ACTIVITY — Scan the entries that follow for the word "DROP", then report every line in which it appears.

***

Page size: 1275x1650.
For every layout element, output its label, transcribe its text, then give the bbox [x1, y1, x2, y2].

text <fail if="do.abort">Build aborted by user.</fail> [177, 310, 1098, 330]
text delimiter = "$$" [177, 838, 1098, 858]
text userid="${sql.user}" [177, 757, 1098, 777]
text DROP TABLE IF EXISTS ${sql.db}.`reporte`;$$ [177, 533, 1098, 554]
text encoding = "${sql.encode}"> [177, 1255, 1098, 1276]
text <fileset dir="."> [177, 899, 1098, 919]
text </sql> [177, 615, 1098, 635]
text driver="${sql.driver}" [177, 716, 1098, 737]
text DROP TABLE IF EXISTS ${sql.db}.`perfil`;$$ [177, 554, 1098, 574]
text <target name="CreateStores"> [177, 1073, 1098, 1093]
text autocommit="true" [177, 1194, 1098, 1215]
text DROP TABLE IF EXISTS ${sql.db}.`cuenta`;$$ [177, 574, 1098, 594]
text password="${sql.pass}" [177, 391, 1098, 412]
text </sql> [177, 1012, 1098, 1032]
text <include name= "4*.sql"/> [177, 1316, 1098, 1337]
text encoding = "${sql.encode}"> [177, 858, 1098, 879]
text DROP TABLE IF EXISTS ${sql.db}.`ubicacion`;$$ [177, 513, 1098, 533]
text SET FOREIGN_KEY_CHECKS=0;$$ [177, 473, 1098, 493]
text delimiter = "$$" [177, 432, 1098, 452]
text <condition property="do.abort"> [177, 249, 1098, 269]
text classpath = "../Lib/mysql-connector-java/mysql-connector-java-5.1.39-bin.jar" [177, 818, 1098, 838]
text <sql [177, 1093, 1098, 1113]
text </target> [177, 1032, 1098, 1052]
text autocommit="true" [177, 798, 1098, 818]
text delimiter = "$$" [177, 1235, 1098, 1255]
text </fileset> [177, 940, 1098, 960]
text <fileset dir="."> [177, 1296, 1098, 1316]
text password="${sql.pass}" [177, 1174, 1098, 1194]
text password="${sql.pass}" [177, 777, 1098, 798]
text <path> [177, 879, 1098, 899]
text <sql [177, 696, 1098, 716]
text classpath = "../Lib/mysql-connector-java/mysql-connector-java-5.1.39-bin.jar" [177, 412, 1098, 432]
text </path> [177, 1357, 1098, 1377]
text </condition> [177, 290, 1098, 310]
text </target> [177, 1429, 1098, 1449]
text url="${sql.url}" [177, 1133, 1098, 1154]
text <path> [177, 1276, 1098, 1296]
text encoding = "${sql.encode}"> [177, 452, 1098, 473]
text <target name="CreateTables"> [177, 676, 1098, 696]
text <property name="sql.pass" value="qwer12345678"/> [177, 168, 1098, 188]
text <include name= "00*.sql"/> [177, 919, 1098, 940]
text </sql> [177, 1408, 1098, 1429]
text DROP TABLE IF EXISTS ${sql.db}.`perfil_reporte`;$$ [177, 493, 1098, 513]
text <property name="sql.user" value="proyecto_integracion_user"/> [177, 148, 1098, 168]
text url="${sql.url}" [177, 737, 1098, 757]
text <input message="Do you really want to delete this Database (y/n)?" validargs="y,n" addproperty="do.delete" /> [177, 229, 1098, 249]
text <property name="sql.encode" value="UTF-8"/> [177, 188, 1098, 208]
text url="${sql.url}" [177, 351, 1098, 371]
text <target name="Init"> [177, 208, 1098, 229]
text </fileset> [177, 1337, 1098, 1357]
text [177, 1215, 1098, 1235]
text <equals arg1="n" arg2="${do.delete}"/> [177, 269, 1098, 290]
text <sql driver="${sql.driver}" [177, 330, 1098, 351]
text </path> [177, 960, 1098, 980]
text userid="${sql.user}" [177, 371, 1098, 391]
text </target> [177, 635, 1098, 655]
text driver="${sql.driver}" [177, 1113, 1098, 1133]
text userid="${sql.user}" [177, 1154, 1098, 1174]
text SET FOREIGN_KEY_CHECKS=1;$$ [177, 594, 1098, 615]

***

SOLUTION TO THIS EXERCISE —
text DROP TABLE IF EXISTS ${sql.db}.`reporte`;$$ [177, 533, 1098, 554]
text DROP TABLE IF EXISTS ${sql.db}.`perfil`;$$ [177, 554, 1098, 574]
text DROP TABLE IF EXISTS ${sql.db}.`cuenta`;$$ [177, 574, 1098, 594]
text DROP TABLE IF EXISTS ${sql.db}.`ubicacion`;$$ [177, 513, 1098, 533]
text DROP TABLE IF EXISTS ${sql.db}.`perfil_reporte`;$$ [177, 493, 1098, 513]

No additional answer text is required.